— Hasil yang Diminta —
Salin kembali tanpa perubahan bagian di bawah yang diawali baris berisi "Does the chart" dan diakhiri baris berisi "What is the difference between the maximum", termasuk kedua baris tersebut.

━━━━━ Kutipan Data

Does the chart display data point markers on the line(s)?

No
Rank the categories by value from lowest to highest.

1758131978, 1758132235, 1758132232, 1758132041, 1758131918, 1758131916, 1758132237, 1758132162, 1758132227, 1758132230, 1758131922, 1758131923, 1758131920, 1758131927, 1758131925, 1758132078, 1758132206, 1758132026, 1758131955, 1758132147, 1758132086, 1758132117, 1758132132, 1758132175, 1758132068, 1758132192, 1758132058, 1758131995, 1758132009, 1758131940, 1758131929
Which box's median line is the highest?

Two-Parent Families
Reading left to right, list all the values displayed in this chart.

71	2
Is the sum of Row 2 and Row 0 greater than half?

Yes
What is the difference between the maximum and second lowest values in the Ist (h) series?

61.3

━━━━━━━━━━
━━━━━ Kutipan Data

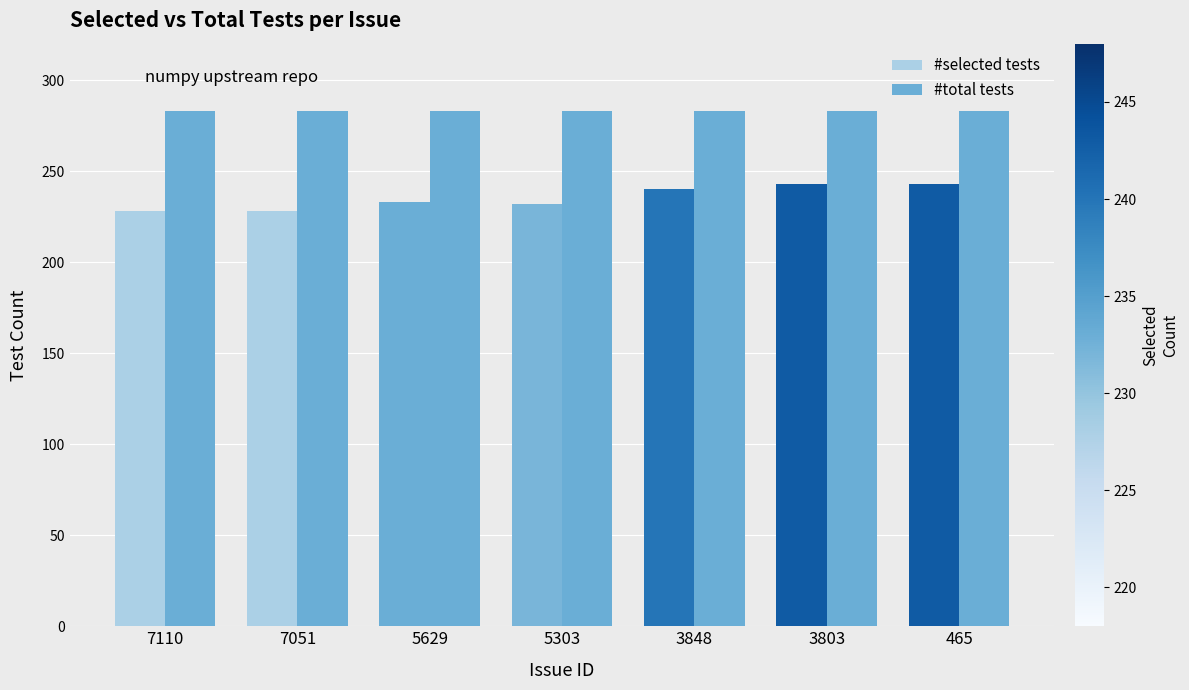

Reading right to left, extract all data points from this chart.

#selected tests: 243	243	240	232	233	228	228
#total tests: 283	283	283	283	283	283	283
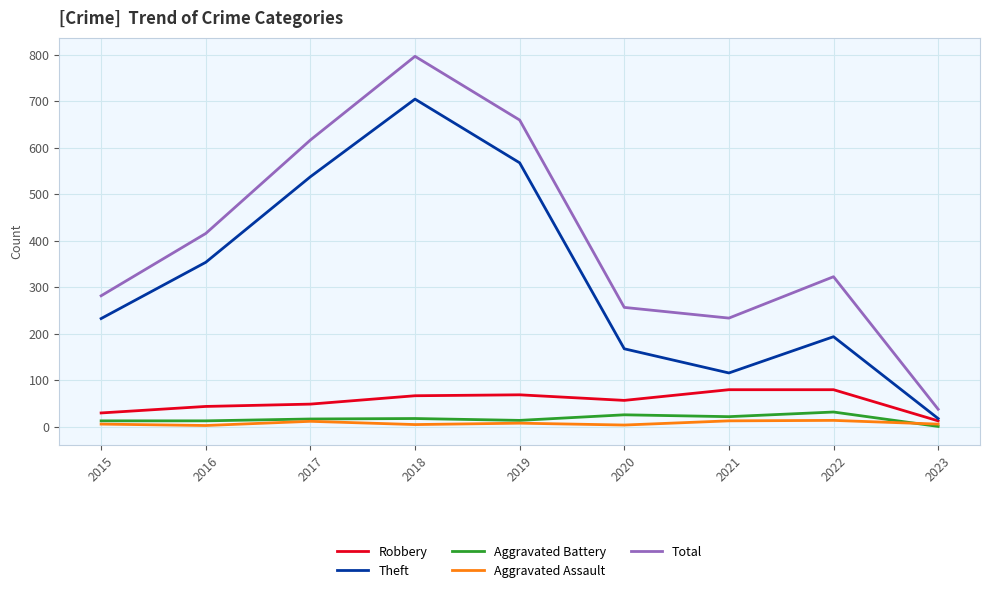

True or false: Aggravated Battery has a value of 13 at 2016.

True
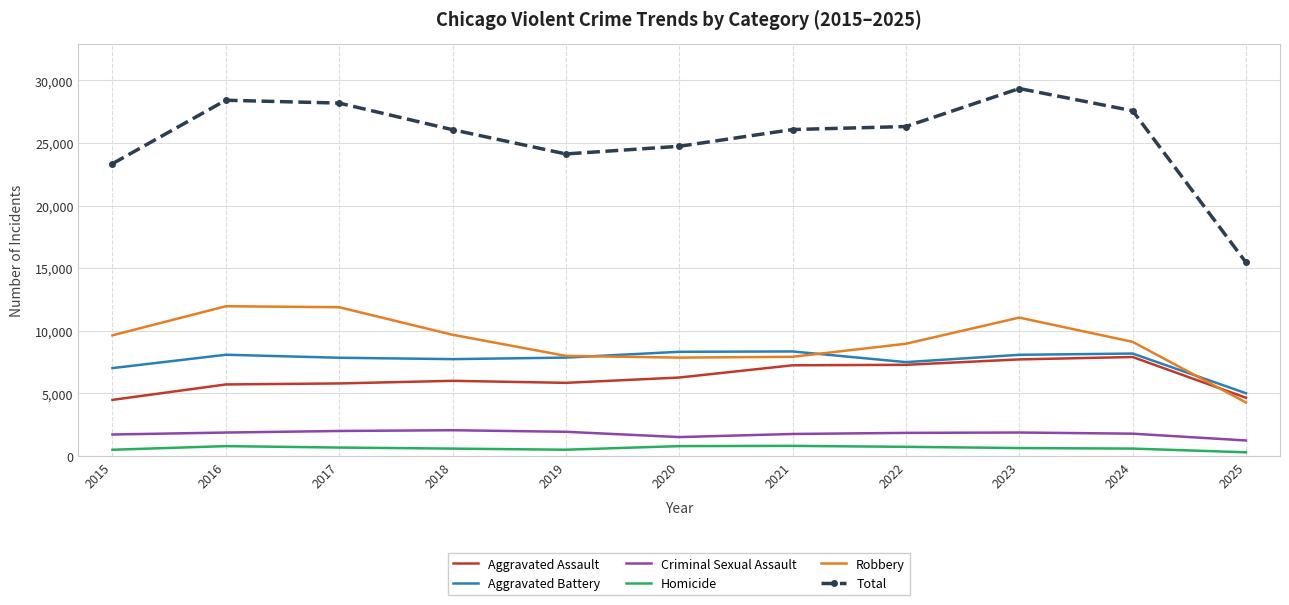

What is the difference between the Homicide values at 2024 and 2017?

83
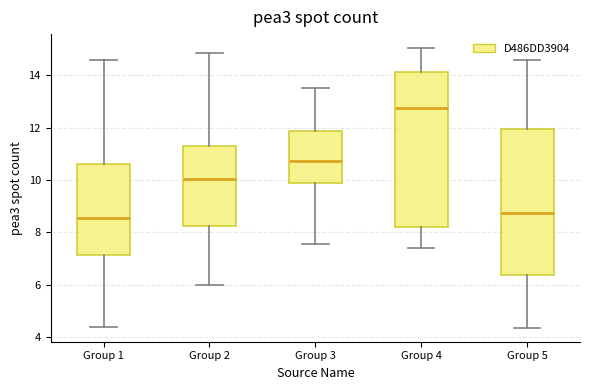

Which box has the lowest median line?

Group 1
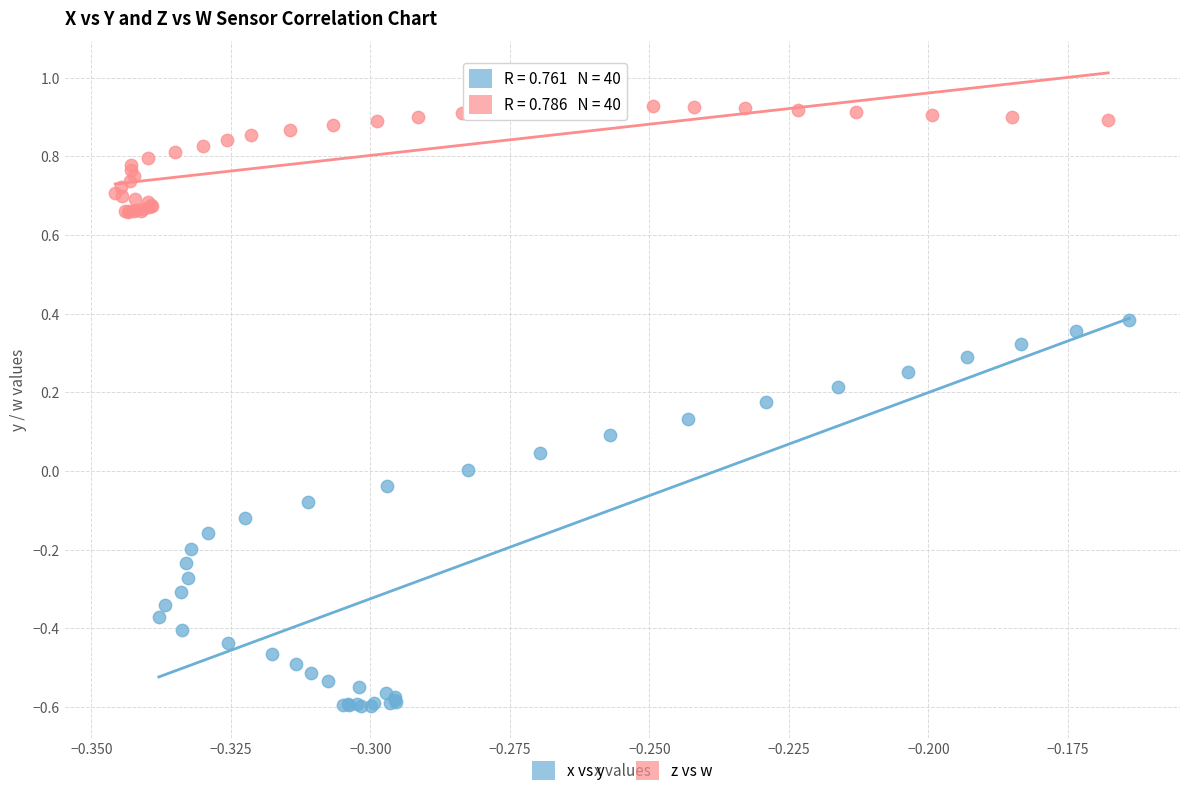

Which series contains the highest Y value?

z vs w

━━━━━━━━━━

— Hasil Pengerjaan —
Does the chart display data point markers on the line(s)?

No
Rank the categories by value from lowest to highest.

1758131978, 1758132235, 1758132232, 1758132041, 1758131918, 1758131916, 1758132237, 1758132162, 1758132227, 1758132230, 1758131922, 1758131923, 1758131920, 1758131927, 1758131925, 1758132078, 1758132206, 1758132026, 1758131955, 1758132147, 1758132086, 1758132117, 1758132132, 1758132175, 1758132068, 1758132192, 1758132058, 1758131995, 1758132009, 1758131940, 1758131929
Which box's median line is the highest?

Two-Parent Families
Reading left to right, list all the values displayed in this chart.

71	2
Is the sum of Row 2 and Row 0 greater than half?

Yes
What is the difference between the maximum and second lowest values in the Ist (h) series?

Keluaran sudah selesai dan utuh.